Having spent my formative years in the Midwest, I appreciate undulating fields of vegetation, broken only occasionally by a mitered stand of trees planted to protect a farmhouse. So the notion that the only way to have an eco-friendly community is to make sure 40 percent of it is covered by trees at least 20 feet tall strikes me as odd.
Scott Radway, a developer, and Phil Post, an engineer who’s had an integral role in many properties being developed, also took exception to the proposed changes to the Land Use Management Ordinance pertaining to tree cover brought before the Town Council last Monday night for approval. Mary Jane Nirdlinger, announced as the new assistant planning director for the town, made the presentation, along with Curtis Brooks, the town’s urban forester. If approved, the new rules would go into effect March 1, 2011, and the town would report back to council 24 months later.
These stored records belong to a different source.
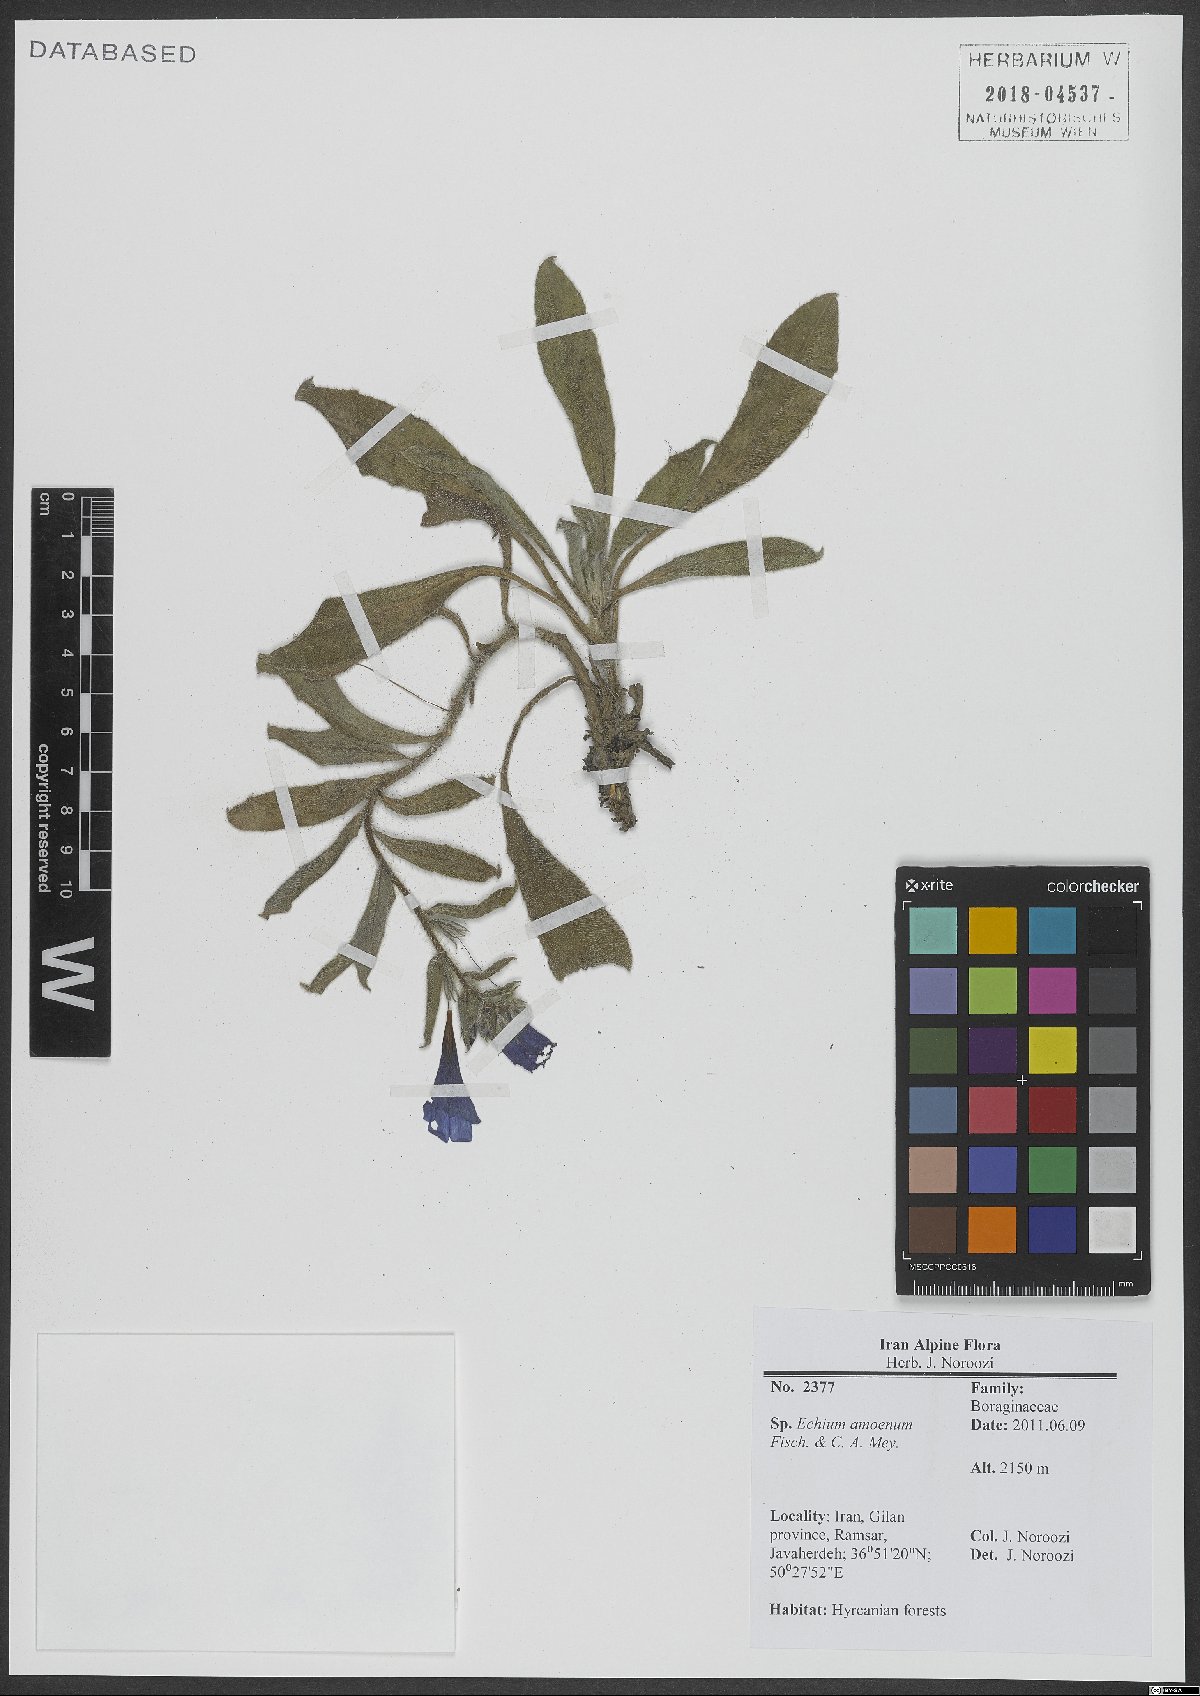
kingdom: Plantae
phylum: Tracheophyta
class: Magnoliopsida
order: Boraginales
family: Boraginaceae
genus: Echium
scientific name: Echium amoenum
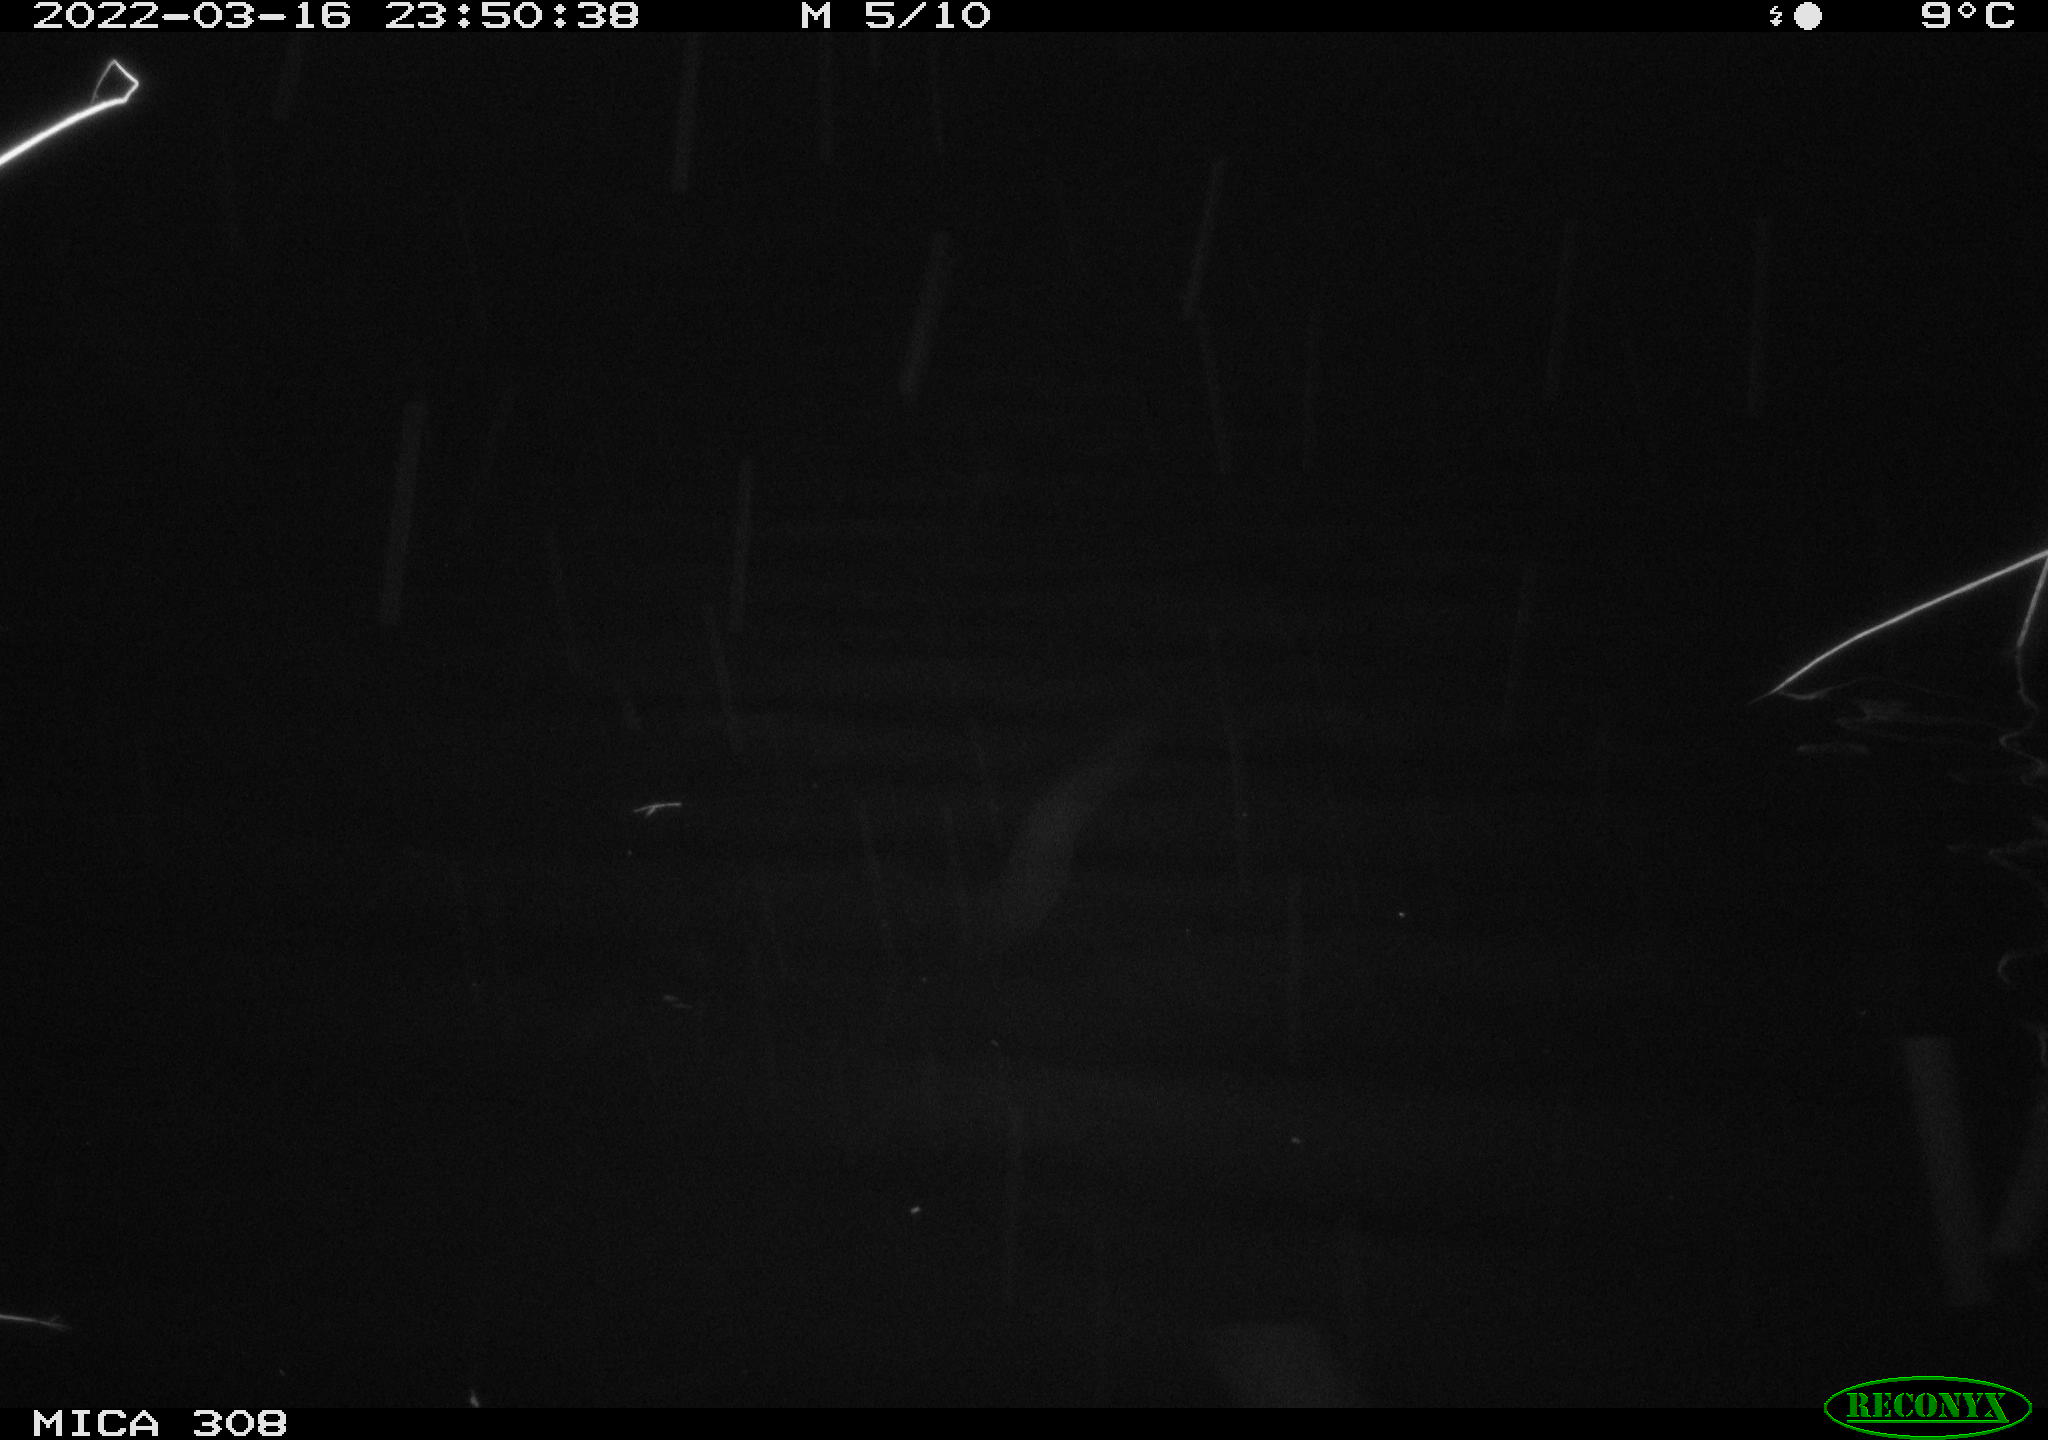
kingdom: Animalia
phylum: Chordata
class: Mammalia
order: Rodentia
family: Cricetidae
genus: Ondatra
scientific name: Ondatra zibethicus
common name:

At present, the town protects individual trees; the new ordinance would require a set percentage of tree canopy, the wingspan, as it were, of the branches at the widest point of a tree at least 20 feet tall. Trees shorter than 20 feet don’t count toward the canopy; neither do trees planted in a Department of Transportation right of way. No exemption is given for ponds or meadows. Would developers be forced to drain ponds to make room for trees or break up a meadow by salting it with trees, Post asked. The revised ordinance doesn’t account for trees that will grow to taller than 20 feet but aren’t there yet, and it ignores the value of understory trees, Post said, like crape myrtles and redbuds that never will reach a height of 20 feet but add beauty to the landscape. Trees compete for water and light; covering 40 percent of the land with tall trees would likely prevent smaller trees from thriving. Post also recommended feedback to council after 6 months, not 2 years.
Radway, who left his own birthday party to wait for a chance to address council, pointed out the fuzzy language of the ordinance that could cause consternation down the line. Some parts of the ordinance are only “recommended” while others are “required.” In Radway’s experience, anything marked “recommended” will be ignored. If a parcel of land has no trees on it before development, do some have to be planted? Or does the ordinance apply only to the maximum amount of tree canopy that can be removed? The ordinance specifies mitigation fees for developers who don’t comply, but who decides whether the developer can opt to buy out of the canopy cover: town staff, council or developer?
Council member Jim Ward noted the ordinance had no protection for root zones, to which a sheepish Brooks replied that protecting roots out to two-thirds of the drip line goes without saying. Ward countered that the number of dead tree crowns he’s seen around town would argue otherwise. He also recommended that downtown property owners contribute to the tree mitigation fund. (Downtown properties are exempt from the ordinance.) Other council members voiced their concerns, including Sally Greene, who urged that Neighborhood Conservation Districts be allowed to set their own canopy requirements.
The council declined to vote. The matter returns to council on Dec. 6.